Meu medo se escondera atrás de uma máscara. Contaminação, confusão, algaravia. Eu estava
com medo do meu medo porque não conhecia ainda sua causa. Temia o que ele poderia provocar
em mim e o que me obrigaria a fazer. E eu não conseguia parar de olhar para a porta.
Pode ter sido uma ilusão gerada pela persistência visual ou um atraso de percepção
produzido pelo tropeço de algum neurônio, mas me pareceu que eu estava ainda afundado na
macia poltrona de couro, observando aquela porta, enquanto já me movia em sua direção. Desci
de dois em dois os largos degraus cobertos com um tapete vermelho, girei no primeiro patamar
agarrado ao balaústre, venci o último vão de escadas em três passadas e penetrei no hall de
entrada rompendo a calma pré-digital dos balcões de reservas e de catalogação. Driblei alguns
associados, o livro de sugestões e uma profusão de mochilas escolares e casacos até alcançar a
porta principal e chegar à rua. A praça estava coalhada de carros e vazia de pedestres. Eu
procurava um par de tênis brancos com cadarços vermelhos. Esgueirei-me, veloz, entre os
veículos que latejavam pacientemente. Sabia com precisão onde me posicionaria para vigiar as
portas da biblioteca: no canto nordeste, defronte à antiga embaixada da Líbia. De passagem,
olhei de relance para a esquerda ao longo da Duke of York Street. Calçadas vazias, rua cheia. Os
carros eram agora nossos cidadãos. Cheguei à esquina, perto da cerca. Não vi ninguém, nem ao
menos um bêbado no parque. Fiquei lá algum tempo, olhando a meu redor e retomando o fôlego.
Encontrava-me no lugar exato em que a policial Yvonne Fletcher fora assassinada com um tiro
disparado por um líbio de uma das janelas do prédio situado do outro lado da rua. Aos meus pés
jazia um punhadinho de cravos-de-defunto amarrados com um fio de lã, quem sabe trazido por
alguma criança. O vidro de geleia no qual as flores tinham sido postas estava caído de lado,
embora ainda guardasse um restinho de água. Sem deixar de olhar a meu redor, ajoelhei-me e
repus as flores no vidro. Ao colocá-lo mais perto da cerca, onde era menor o risco de ser
chutado outra vez, não pude deixar de pensar que isso talvez me traria sorte ou, melhor dizendo,
alguma proteção, sabendo perfeitamente que com base nesse tipo de ato propiciatório, destinado
a conjurar as imprevisíveis forças do mal, religiões inteiras haviam sido fundadas e complexos
sistemas de pensamento tinham visto a luz do dia.
Por fim voltei à sala de leitura.
5.
Como tive outra reunião naquele dia — eu pertencia à comissão que premiaria um livro
científico —, Clarissa já havia saído para se encontrar com o irmão quando cheguei em casa. Eu
precisava falar com ela. O esforço de parecer mentalmente são e ponderado durante três horas
tinha me arrasado. No apartamento confortável e até chique, as formas e cores familiares
pareciam mais densas, os aposentos davam a impressão de estar algo empoeirados. Preparei um
gim-tônica e o bebi ao lado da secretária eletrônica. A última mensagem consistia apenas numa
pausa, sem que se ouvisse nenhuma respiração, seguida do ruído do telefone sendo desligado.

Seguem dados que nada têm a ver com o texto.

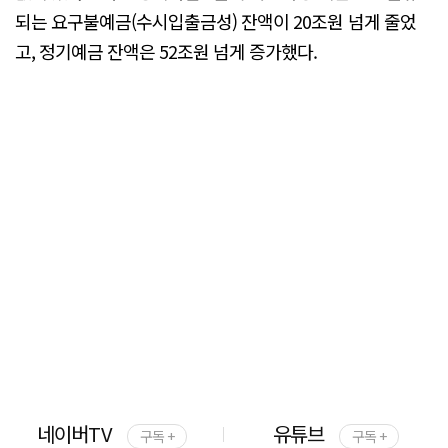
되는 요구불예금(수시입출금성) 잔액이 20조원 넘게 줄었
고, 정기예금 잔액은 52조원 넘게 증가했다.
네이버TV
유튜브
구독 +
구독 +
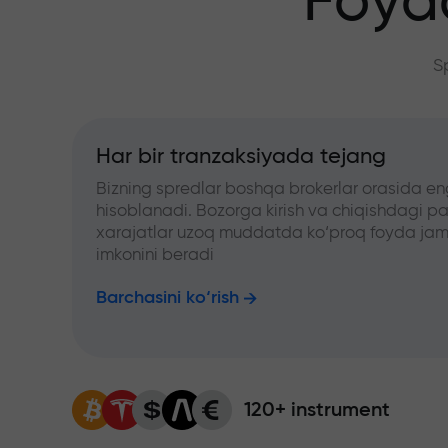
Foyd
S
Har bir tranzaksiyada tejang
Bizning spredlar boshqa brokerlar orasida en
hisoblanadi. Bozorga kirish va chiqishdagi pa
xarajatlar uzoq muddatda ko‘proq foyda jam
imkonini beradi
Barchasini ko‘rish
120+ instrument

Precisava falar com Clarissa sobre Parry, sobre a chamada na noite anterior, e como ele me
seguira na biblioteca, e sobre aquele meu desconforto, aquela apreensão que vinha sentindo.
Pensei em me reunir a eles no restaurante, mas sabia que, a essa altura, seu irmão adúltero teria
iniciado o implacável cantochão do noviço em matéria de divórcio: a dolorida autodefesa que
descreve as transmutações do amor em ódio ou indiferença. Clarissa, que gostava da cunhada,
estaria ouvindo com grande tristeza.
Para me acalmar, recorri à clínica vespertina de dor terceirizada, o noticiário da televisão.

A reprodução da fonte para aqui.